[Work to complete]:
An exact copy of all the data is required, with pictures left out.

--- START ---

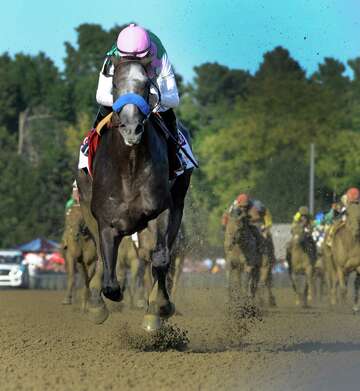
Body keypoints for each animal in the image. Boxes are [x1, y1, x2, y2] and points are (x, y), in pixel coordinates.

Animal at [77, 59, 193, 330]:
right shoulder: (107, 222)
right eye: (115, 85)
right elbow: (110, 280)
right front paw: (101, 304)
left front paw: (159, 308)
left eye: (146, 84)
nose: (132, 129)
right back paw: (96, 302)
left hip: (177, 205)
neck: (129, 165)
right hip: (87, 206)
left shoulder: (161, 211)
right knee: (103, 259)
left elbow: (160, 260)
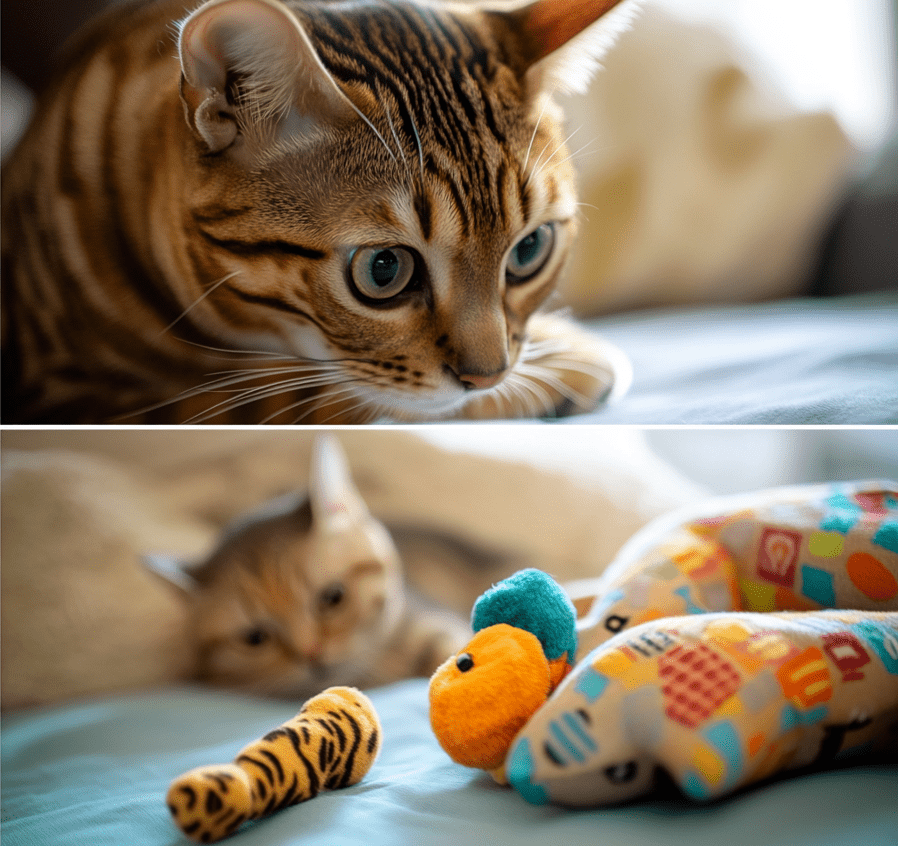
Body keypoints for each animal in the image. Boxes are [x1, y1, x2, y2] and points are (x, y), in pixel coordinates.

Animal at [0, 0, 632, 424]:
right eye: (384, 269)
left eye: (530, 249)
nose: (488, 376)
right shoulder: (80, 394)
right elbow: (319, 394)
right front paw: (561, 365)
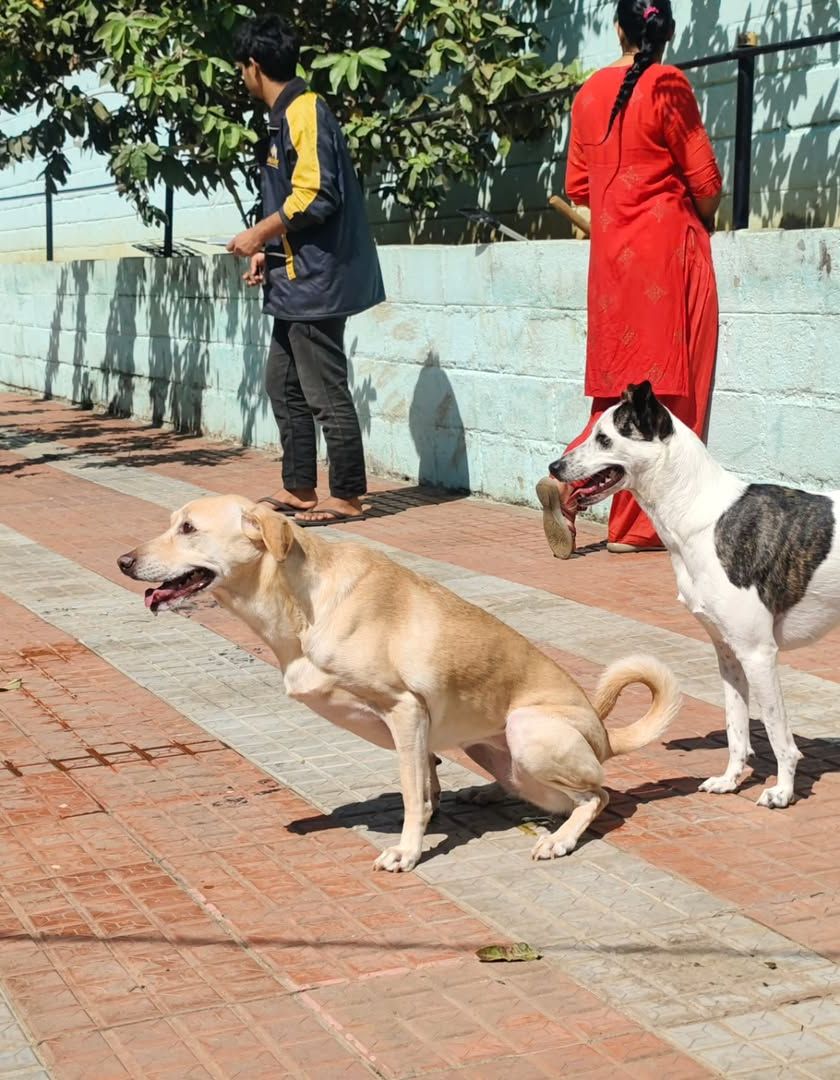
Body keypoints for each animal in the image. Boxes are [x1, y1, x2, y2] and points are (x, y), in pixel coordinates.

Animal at [118, 495, 680, 870]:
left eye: (188, 528)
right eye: (172, 523)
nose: (122, 561)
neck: (301, 603)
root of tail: (605, 736)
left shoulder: (405, 710)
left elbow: (412, 793)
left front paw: (409, 850)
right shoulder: (414, 725)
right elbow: (426, 782)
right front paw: (434, 812)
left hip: (528, 730)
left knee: (598, 796)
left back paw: (559, 839)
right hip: (500, 756)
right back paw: (490, 797)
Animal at [550, 380, 840, 809]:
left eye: (604, 438)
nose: (554, 467)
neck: (701, 513)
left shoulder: (758, 653)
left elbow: (778, 734)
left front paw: (783, 792)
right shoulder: (729, 654)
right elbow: (736, 730)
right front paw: (730, 781)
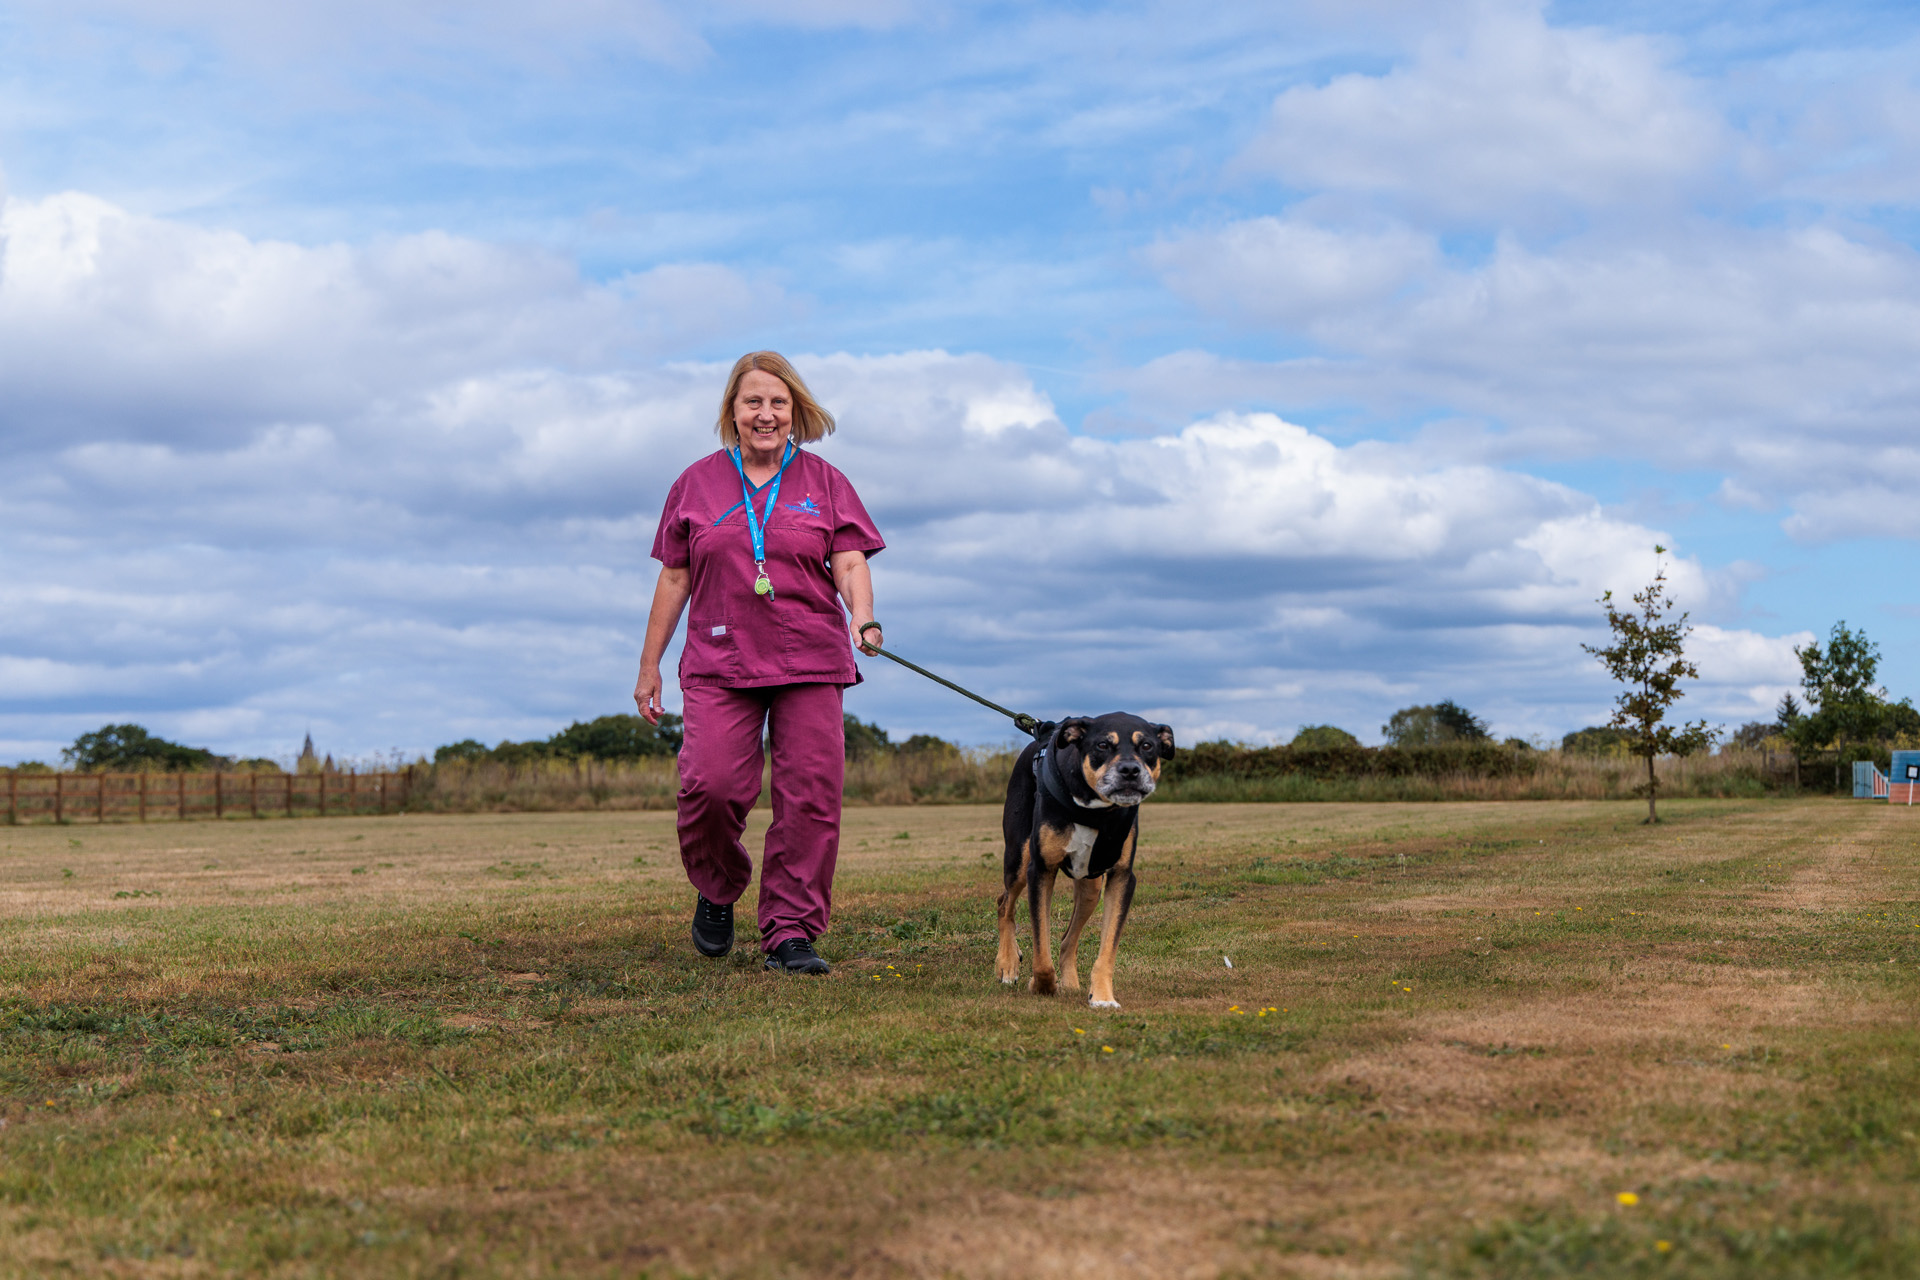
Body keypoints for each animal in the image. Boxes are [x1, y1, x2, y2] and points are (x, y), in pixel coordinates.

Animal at [1006, 717, 1167, 1005]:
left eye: (1147, 745)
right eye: (1102, 745)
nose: (1130, 770)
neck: (1095, 810)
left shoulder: (1121, 877)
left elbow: (1108, 948)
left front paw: (1102, 996)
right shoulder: (1041, 870)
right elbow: (1041, 947)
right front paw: (1041, 986)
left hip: (1091, 888)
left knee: (1067, 940)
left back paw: (1070, 983)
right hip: (1018, 860)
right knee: (1004, 904)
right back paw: (1007, 964)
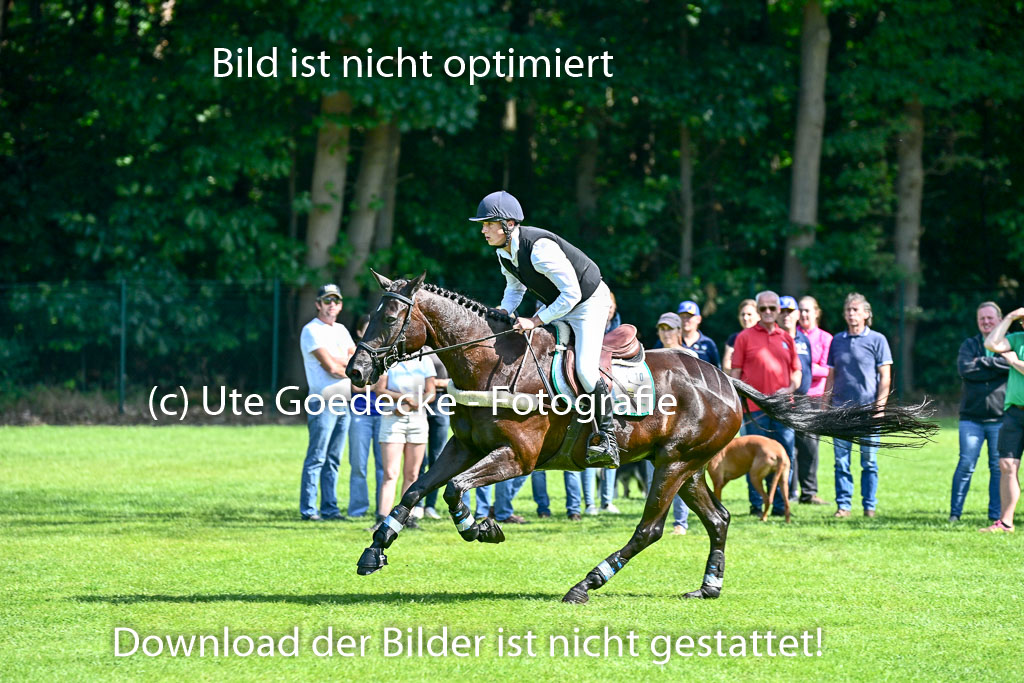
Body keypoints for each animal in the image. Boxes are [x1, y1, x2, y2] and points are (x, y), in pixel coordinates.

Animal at [346, 271, 935, 603]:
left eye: (391, 317)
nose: (356, 369)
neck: (490, 361)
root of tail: (726, 379)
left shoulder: (517, 456)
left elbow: (454, 492)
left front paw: (482, 528)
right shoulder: (462, 446)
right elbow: (417, 488)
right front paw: (375, 550)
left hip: (672, 464)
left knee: (650, 529)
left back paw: (587, 583)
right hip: (686, 466)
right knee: (719, 519)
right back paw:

--- END ---

[Answer box]:
Body keypoints for each animal in the image. Boxes are [x1, y1, x2, y2] and points are (x, y), in pixel coordinates.

Animal at [77, 59, 193, 330]:
right shoulder: (107, 222)
right eye: (115, 85)
right elbow: (110, 280)
right front paw: (101, 304)
left front paw: (159, 308)
left eye: (146, 84)
nose: (132, 129)
right back paw: (96, 302)
left hip: (177, 205)
neck: (129, 165)
right hip: (87, 206)
left shoulder: (161, 211)
right knee: (103, 259)
left elbow: (160, 260)
Body keypoints for each animal in the image. Boxes are [x1, y1, x2, y2] and points are (x, y), in pixel coordinates.

Animal at [0, 0, 632, 424]:
right eye: (384, 269)
left eye: (530, 249)
nose: (488, 376)
right shoulder: (80, 394)
right elbow: (319, 394)
right front paw: (561, 365)
Body keypoints for each animal in the image. Boxes are [x1, y1, x2, y2] and points are (x, y), in pixel coordinates.

Animal at [118, 495, 680, 870]:
left eye: (188, 528)
right eye: (172, 523)
nose: (122, 561)
neck: (301, 603)
root of tail: (605, 736)
left shoulder: (405, 710)
left elbow: (412, 793)
left front paw: (409, 850)
right shoulder: (414, 725)
right elbow: (426, 782)
right front paw: (434, 812)
left hip: (528, 730)
left knee: (598, 796)
left back paw: (559, 839)
right hip: (500, 756)
right back paw: (490, 797)
Animal at [550, 380, 840, 809]:
left eye: (604, 438)
nose: (554, 467)
neck: (701, 513)
left shoulder: (758, 653)
left elbow: (778, 734)
left front paw: (783, 792)
right shoulder: (729, 654)
right elbow: (736, 730)
right front paw: (730, 781)
Body keypoints for each animal in the image. Boxes are [x1, y1, x2, y2] and points are (x, y), in pixel coordinates.

Animal at [1006, 717, 1167, 1005]:
left eye: (1147, 745)
right eye: (1102, 745)
nose: (1130, 770)
neck: (1095, 810)
left shoulder: (1121, 877)
left elbow: (1108, 948)
left front paw: (1102, 996)
right shoulder: (1041, 870)
right elbow: (1041, 947)
right front paw: (1041, 986)
left hip: (1091, 888)
left knee: (1067, 940)
left back paw: (1070, 983)
right hip: (1018, 860)
right knee: (1004, 904)
right back paw: (1007, 964)
Body keypoints for each animal in the image. Boxes are [x1, y1, x2, y2] and points are (x, y), in pixel coordinates.

Animal at [346, 271, 935, 603]:
left eye: (391, 317)
nose: (356, 369)
neck: (490, 361)
root of tail: (726, 379)
left shoulder: (517, 456)
left elbow: (454, 492)
left front paw: (482, 528)
right shoulder: (462, 446)
right elbow: (417, 488)
right front paw: (375, 550)
left hip: (672, 464)
left knee: (650, 529)
left back paw: (587, 583)
right hip: (686, 466)
right knee: (719, 519)
right back paw:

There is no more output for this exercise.